» Task item: Please extract every line of text from the entries below, keeping the wording unchanged and leaving the pictures out of your answer.
___ Record set
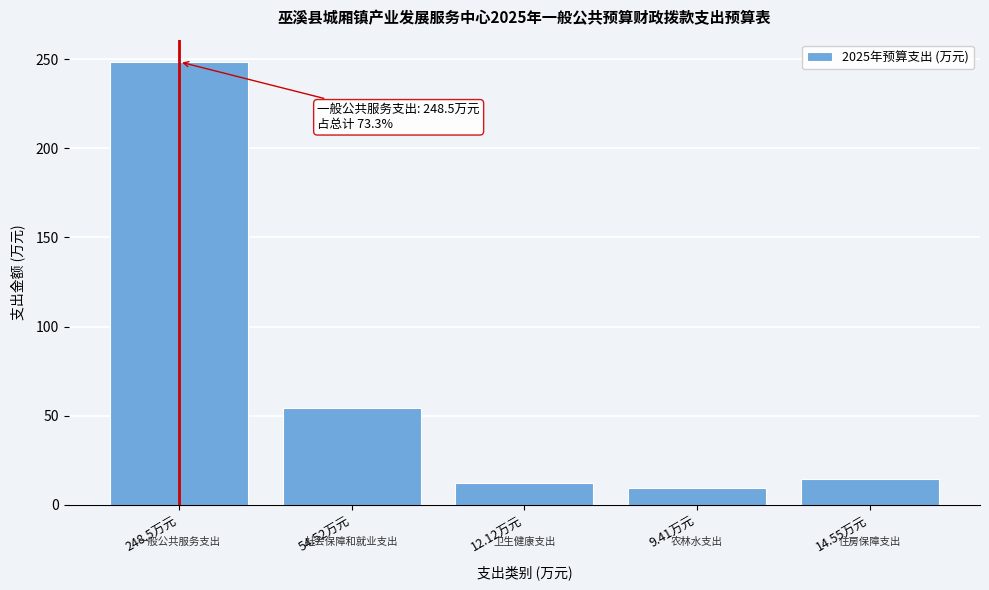

Reading left to right, transcribe all the data shown in this chart.

248.5	54.5	12.1	9.4	14.6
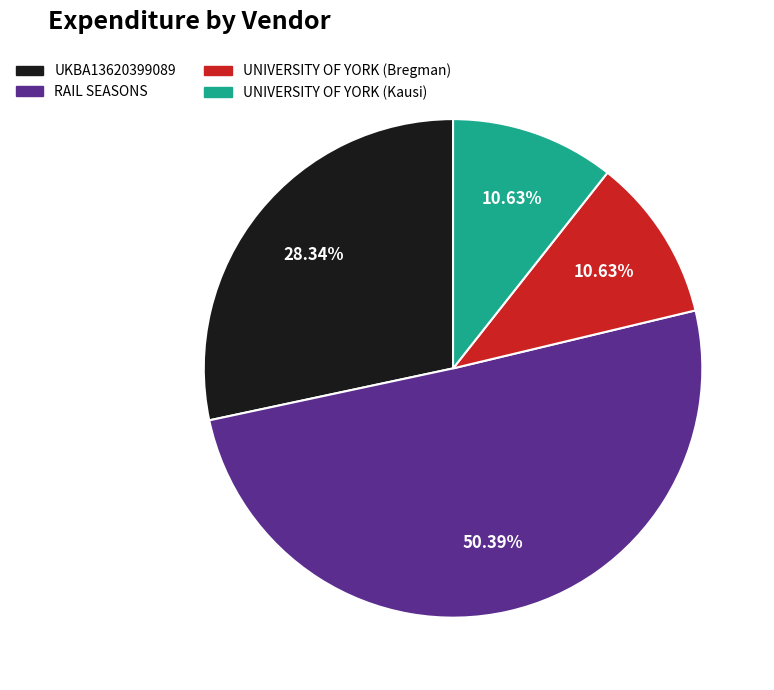

What percentage is NOT represented by UNIVERSITY OF YORK (Bregman)?

89.4%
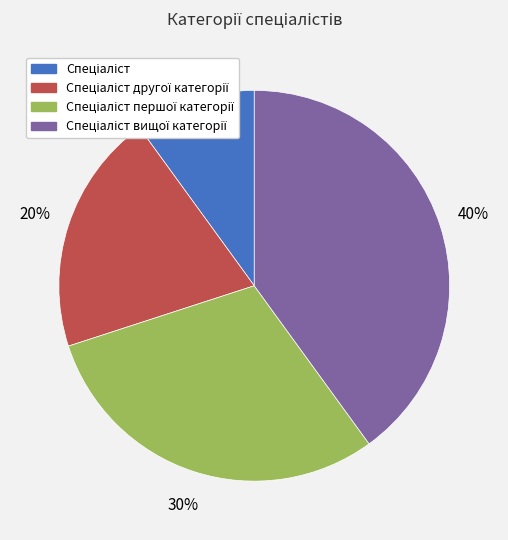

Is there a majority slice in this chart?

No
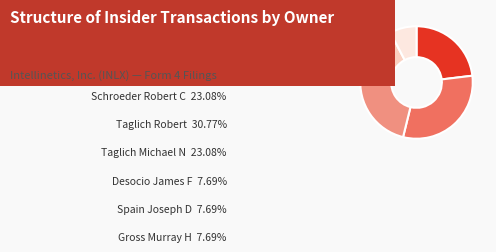

Rank the categories by value from lowest to highest.

Desocio James F, Spain Joseph D, Gross Murray H, Schroeder Robert C, Taglich Michael N, Taglich Robert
______
» Task solution:
Reading left to right, transcribe all the data shown in this chart.

248.5	54.5	12.1	9.4	14.6

What percentage is NOT represented by UNIVERSITY OF YORK (Bregman)?

89.4%

Is there a majority slice in this chart?

No

Rank the categories by value from lowest to highest.

Desocio James F, Spain Joseph D, Gross Murray H, Schroeder Robert C, Taglich Michael N, Taglich Robert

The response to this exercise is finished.